All die schlechten Erinnerungen prasseln wieder auf mich ein und ich beginne meinen Kopf zu schütteln. Wie kann das sein? War ich bei Master Ilja nicht sicher? Wie konnte er mich finden? Mich entführen? Ich versinke immer mehr in meiner Panik und werde erst durch einen kräftigen Tritt in meine Seite wieder ins Hier und Jetzt geholt. Ich keuche erschrocken auf und krümme mich leicht zusammen, auch wenn meine auf dem Rücken befestigten Arme das zum größten Teil verhindern. Tränen steigen mir wieder in die Augen und ich schaue ängstlich zu dem Mann. Zu ihm. Zum Anzugmann, aka Master Noir.

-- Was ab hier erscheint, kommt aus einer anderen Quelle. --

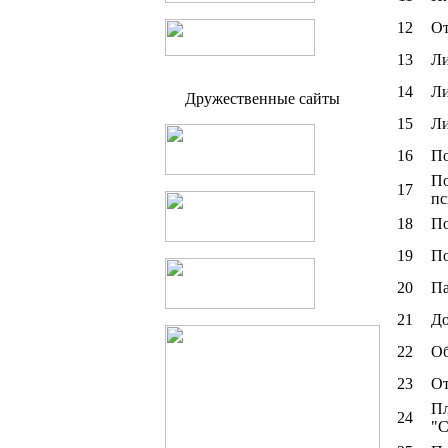
12
От
13
Ли
14
Ли
Дружественные сайты
15
Ли
16
По
По
17
пс
18
По
19
По
20
Па
21
До
22
Об
23
От
Пл
24
"С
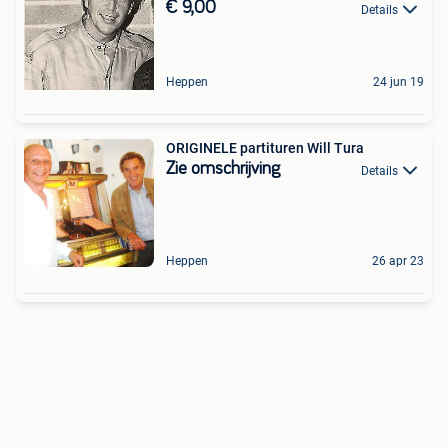
€ 9,00
Details
Heppen
24 jun 19
ORIGINELE partituren Will Tura
Zie omschrijving
Details
Heppen
26 apr 23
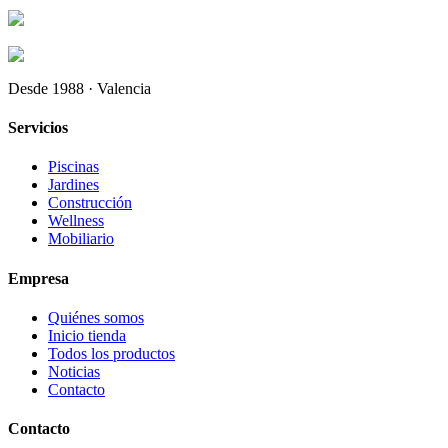
Desde 1988 · Valencia
Servicios
Piscinas
Jardines
Construcción
Wellness
Mobiliario
Empresa
Quiénes somos
Inicio tienda
Todos los productos
Noticias
Contacto
Contacto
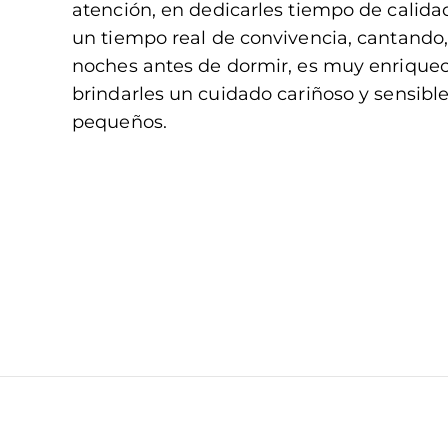
atención, en dedicarles tiempo de calida
un tiempo real de convivencia, cantando,
noches antes de dormir, es muy enriquece
brindarles un cuidado cariñoso y sensible,
pequeños.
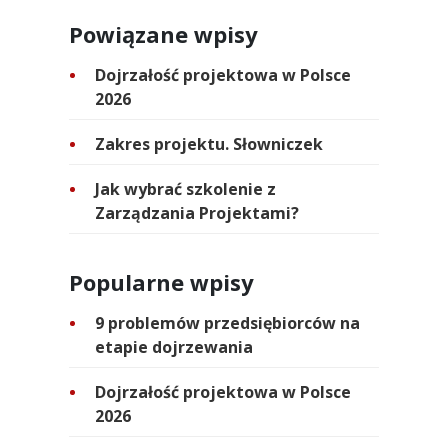
Powiązane wpisy
Dojrzałość projektowa w Polsce
2026
Zakres projektu. Słowniczek
Jak wybrać szkolenie z
Zarządzania Projektami?
Popularne wpisy
9 problemów przedsiębiorców na
etapie dojrzewania
Dojrzałość projektowa w Polsce
2026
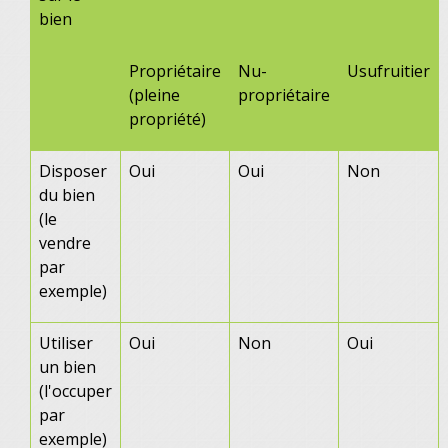
bien
Propriétaire
Nu-
Usufruitier
(pleine
propriétaire
propriété)
Disposer
Oui
Oui
Non
du bien
(le
vendre
par
exemple)
Utiliser
Oui
Non
Oui
un bien
(l'occuper
par
exemple)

Doch wie erwartet stellt sich das als Fehler heraus und ich bekomme eine deftige Backpfeife. „Dieser Typ hat echt keine Ahnung von Sklaven. Du bist nun wenige Wochen bei ihm und hast alles vergessen. Gut das mein Kleiner eine tolle Idee hatte und ich sowieso noch eine Rechnung mit dir zu begleichen habe. Und jetzt steh auf und beweg dich Sklave!", schnauzt er mich an und ich zittere wie Espenlaub im Wind. Er ist da. Er ist bei mir. Master Ilja ist nicht da... Aber er hat auch recht oder? Ich benehme mich nicht wie ein Sklave...
Bei Master Ilja musste ich das nicht... Bei ihm war alles anders. Bei ihm war ich frei... Er hat immer gesagt, ich soll mein Sklavendasein vergessen, weil ich wie jeder andere bin... Aber... Bin ich das wirklich? Als ich noch immer nicht reagiere, zieht er mich an meinen Haaren empor und ich schreie auf. „Lass mich los!! Lass das!! Lass mich in Ruhe!!", schreie ich ihn an, doch ich bekomme nicht die Reaktion zu spüren, die sich mein Unterbewusstsein schon ausgemalt hatte. Ich werde lediglich weiter hinter ihm hergezogen und kurz darauf auf den Boden in einem der oberen Zimmer geschmissen. Vorsichtig versuche ich mich aufzusetzen und robbe etwas unbeholfen an die Wand, ehe ich mich dort wieder klein mache.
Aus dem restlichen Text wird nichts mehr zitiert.